** What this task involves **
Copy each line from the data that has the word "CreationDate" in it.

** Source material **
● ● ● ●
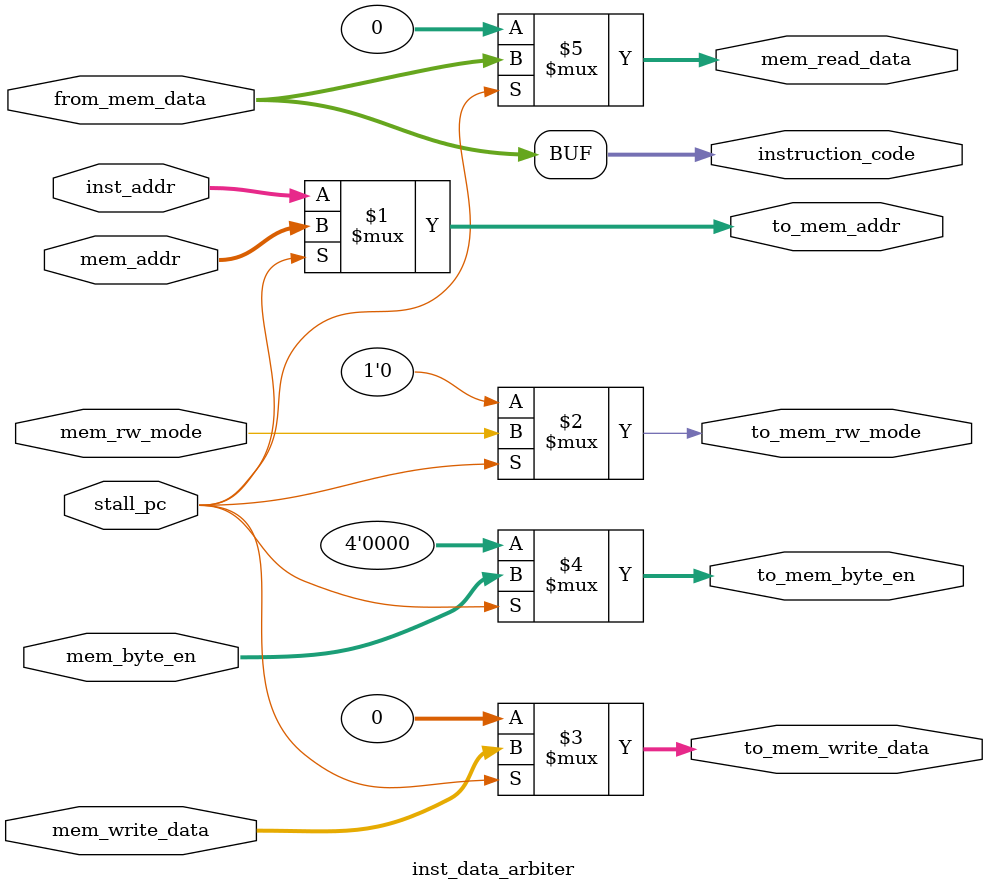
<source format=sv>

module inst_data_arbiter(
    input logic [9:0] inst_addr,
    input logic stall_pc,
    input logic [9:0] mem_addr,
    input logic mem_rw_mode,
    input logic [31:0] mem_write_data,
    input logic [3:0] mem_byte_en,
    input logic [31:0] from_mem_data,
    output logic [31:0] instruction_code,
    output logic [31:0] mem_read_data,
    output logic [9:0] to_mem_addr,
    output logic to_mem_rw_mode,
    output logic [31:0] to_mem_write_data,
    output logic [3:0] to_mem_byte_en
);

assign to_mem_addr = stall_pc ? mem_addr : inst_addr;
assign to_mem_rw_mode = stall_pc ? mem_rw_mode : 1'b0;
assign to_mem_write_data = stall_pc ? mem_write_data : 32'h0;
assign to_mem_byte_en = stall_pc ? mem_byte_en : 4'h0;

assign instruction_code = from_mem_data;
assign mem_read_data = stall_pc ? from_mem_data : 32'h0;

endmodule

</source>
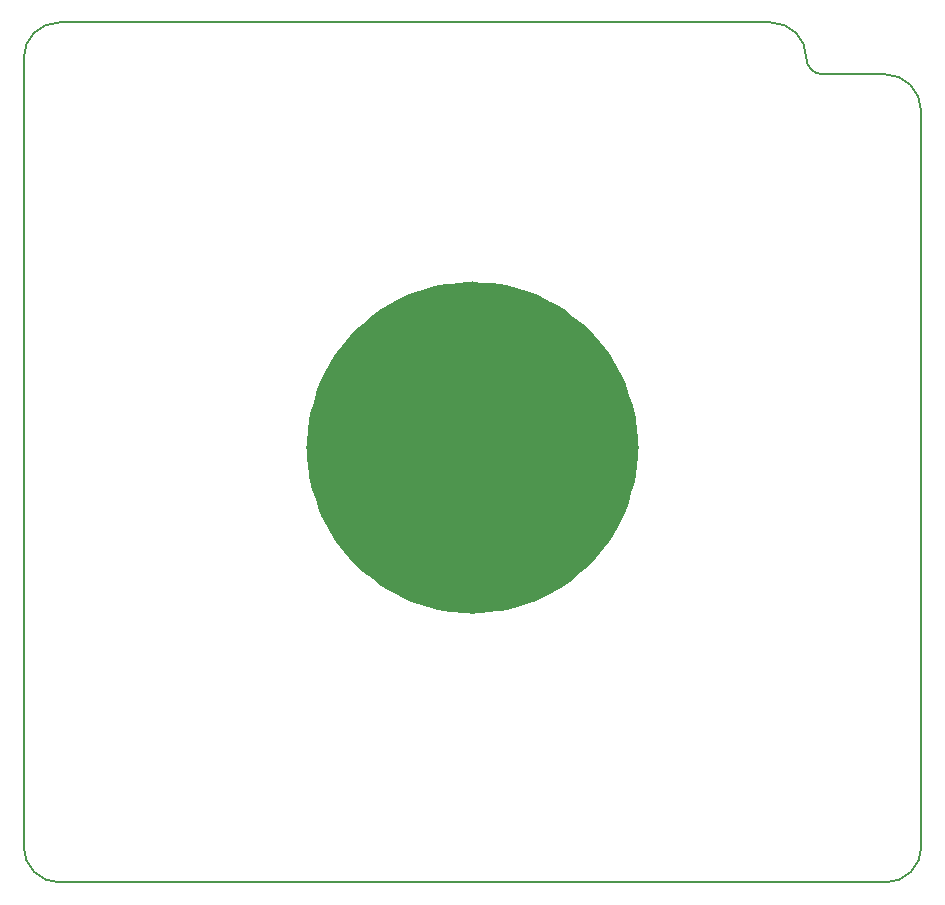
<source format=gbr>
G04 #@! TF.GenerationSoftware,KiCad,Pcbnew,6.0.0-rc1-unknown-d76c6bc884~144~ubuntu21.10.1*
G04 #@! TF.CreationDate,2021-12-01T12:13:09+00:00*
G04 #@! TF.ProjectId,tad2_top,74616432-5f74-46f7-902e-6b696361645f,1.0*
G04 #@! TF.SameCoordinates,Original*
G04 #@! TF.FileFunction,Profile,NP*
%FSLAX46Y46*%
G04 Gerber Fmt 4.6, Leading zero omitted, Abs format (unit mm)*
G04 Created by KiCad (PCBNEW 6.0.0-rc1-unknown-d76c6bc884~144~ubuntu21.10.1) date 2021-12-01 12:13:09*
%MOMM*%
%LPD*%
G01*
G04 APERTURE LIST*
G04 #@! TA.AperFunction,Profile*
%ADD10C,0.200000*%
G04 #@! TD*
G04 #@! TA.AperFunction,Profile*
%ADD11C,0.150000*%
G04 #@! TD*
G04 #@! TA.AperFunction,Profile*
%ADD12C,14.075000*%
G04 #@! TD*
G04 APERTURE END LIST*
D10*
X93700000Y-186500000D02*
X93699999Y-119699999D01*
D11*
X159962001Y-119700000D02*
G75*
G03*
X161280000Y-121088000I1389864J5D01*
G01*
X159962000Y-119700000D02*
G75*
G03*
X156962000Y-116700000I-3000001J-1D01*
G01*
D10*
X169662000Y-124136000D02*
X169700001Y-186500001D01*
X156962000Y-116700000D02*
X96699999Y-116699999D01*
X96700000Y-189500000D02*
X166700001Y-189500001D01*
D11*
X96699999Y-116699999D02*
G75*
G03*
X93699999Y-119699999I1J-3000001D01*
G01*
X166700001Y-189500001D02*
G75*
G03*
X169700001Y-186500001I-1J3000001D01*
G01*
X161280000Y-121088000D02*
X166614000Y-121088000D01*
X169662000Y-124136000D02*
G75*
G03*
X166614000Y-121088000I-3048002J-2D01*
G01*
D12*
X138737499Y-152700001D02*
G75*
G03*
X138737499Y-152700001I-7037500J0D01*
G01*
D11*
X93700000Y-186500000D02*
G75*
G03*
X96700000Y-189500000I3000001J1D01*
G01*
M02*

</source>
● ● ● ●
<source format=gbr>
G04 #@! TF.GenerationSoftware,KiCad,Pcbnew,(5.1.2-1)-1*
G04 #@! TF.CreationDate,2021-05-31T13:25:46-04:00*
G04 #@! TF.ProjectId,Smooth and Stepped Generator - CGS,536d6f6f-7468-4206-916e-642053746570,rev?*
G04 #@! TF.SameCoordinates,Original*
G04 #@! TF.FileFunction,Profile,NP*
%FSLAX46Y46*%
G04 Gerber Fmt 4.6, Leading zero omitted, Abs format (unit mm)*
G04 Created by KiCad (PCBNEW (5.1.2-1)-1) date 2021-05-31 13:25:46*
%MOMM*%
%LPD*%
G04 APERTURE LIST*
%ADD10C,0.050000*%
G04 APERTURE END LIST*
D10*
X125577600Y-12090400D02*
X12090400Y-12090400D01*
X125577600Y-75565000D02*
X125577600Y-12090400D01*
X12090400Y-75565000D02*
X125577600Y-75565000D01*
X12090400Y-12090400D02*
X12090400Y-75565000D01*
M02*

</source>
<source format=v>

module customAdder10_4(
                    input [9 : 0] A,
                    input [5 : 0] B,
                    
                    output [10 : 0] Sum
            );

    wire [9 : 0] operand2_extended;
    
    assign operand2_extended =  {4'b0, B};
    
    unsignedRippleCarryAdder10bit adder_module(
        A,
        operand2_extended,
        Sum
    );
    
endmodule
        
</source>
● ● ● ●
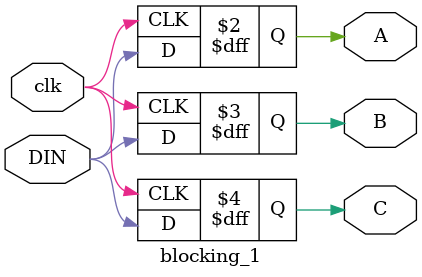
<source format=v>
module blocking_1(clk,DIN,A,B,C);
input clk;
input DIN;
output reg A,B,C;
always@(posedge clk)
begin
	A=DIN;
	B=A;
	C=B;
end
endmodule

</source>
● ● ● ●
** Result for this task **
G04 #@! TF.CreationDate,2021-12-01T12:13:09+00:00*
G04 #@! TF.CreationDate,2021-05-31T13:25:46-04:00*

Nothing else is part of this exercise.